The painting is crafted in such a way that we see the model from above, close-up with an emphasis on her facial features, breasts and hips. The hands and feet are intentionally left out of the frame, during more of the viewers' attention to torso sprawled out in a provocative manner.

Her pale, snow-white skin can be seen to contrast against intense passionate red of the bed on which she rests. The use of white and red is often used symbolically to represent innocent virginity and fertility. This piece of work is signed on the upper right quadrant with Modigliani's signature.

Modigliani's painting seems to overtly vary itself from Renaissance depictions of women such as Venus, as despite the subject in question appears seductive, whilst expressing gloom and sorrow through her face.

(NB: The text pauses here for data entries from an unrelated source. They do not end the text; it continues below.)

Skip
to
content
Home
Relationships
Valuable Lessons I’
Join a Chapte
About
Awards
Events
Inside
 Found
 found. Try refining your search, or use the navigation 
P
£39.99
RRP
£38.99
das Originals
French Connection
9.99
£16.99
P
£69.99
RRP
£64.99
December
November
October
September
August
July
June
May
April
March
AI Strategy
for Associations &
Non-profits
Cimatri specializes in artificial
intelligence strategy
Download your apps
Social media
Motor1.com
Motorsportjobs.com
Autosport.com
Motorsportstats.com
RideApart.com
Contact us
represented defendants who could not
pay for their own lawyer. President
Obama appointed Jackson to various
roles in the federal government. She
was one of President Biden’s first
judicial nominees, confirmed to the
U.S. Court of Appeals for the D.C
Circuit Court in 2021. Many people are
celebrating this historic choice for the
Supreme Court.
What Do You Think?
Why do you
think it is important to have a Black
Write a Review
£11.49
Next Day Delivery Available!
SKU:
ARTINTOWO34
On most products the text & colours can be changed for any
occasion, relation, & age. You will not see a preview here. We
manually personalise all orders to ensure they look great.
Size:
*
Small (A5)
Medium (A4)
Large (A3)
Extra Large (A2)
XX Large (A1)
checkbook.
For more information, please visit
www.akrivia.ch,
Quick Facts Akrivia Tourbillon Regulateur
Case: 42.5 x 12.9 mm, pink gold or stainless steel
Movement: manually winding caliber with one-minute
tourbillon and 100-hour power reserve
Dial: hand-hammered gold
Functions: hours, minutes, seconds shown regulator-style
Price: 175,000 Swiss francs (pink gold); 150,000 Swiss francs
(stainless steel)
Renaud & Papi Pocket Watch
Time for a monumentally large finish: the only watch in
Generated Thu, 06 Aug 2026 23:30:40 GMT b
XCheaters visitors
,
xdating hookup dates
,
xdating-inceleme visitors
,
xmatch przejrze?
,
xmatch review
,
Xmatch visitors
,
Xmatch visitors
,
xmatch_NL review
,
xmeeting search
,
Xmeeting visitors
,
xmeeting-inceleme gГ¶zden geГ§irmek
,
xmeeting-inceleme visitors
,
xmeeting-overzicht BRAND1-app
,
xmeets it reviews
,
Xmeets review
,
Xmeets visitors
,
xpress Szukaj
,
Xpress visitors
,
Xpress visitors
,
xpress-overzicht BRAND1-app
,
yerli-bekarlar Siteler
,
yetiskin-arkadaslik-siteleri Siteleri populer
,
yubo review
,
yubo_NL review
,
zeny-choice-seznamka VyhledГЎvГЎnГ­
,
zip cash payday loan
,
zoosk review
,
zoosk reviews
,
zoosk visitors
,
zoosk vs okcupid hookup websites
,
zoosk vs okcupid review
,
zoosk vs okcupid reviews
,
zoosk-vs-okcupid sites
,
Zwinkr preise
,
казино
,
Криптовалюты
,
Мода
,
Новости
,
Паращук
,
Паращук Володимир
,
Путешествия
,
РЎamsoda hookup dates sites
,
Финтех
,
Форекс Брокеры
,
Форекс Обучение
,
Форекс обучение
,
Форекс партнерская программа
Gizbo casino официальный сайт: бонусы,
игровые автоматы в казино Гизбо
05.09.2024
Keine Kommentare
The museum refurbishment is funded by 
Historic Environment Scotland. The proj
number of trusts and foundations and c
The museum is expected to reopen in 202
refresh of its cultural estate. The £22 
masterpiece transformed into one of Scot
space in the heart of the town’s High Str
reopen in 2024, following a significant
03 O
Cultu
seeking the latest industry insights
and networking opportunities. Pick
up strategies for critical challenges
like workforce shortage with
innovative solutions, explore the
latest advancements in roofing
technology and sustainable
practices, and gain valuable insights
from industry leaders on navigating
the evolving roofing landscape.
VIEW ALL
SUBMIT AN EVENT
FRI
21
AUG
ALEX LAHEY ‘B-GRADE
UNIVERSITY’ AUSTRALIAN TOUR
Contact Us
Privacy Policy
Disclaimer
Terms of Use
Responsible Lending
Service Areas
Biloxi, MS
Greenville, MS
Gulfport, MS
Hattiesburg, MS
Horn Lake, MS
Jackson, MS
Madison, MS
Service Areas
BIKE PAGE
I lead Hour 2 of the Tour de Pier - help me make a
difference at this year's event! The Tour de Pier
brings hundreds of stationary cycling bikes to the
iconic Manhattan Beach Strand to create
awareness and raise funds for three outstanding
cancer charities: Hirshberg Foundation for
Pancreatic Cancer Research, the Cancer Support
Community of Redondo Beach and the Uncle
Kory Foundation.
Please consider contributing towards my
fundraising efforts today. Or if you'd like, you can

Moreover, the mythological style of painting is abandoned in place of erotically presenting this reclining nude without fabled justification; the model is presented in such a way, that the eroticism yields its own purpose needless of rationalisation.

It was in the year 1916 where his series of paintings know as reclining nudes are known to have started. Much like many of his other works, 'Reclining Nude' is characterised by distortions of Renaissance imagery of idealistic women.

Common ways, in which Modigliani expressed his famously unique style, is by the elongation of the face and other bodily features such as the torso and occasionally breasts.

The common themes found within his paintings can be denoted from his young suffering hellishly from pleurisy and later developing tuberculosis; a death sentence in the time of Modigliani's life, that he was very much aware of, and did indeed claim him.

In addition to his lung ailments, he was prone to typhoid fevers, which often sent him into a state of delirium. Allover, he was a risk-taker and self-destructive individual; love for wine became an addiction to absinthe and his sexual affairs are infamous. This painting shows that creative genius may indeed manifest from a man of chaos.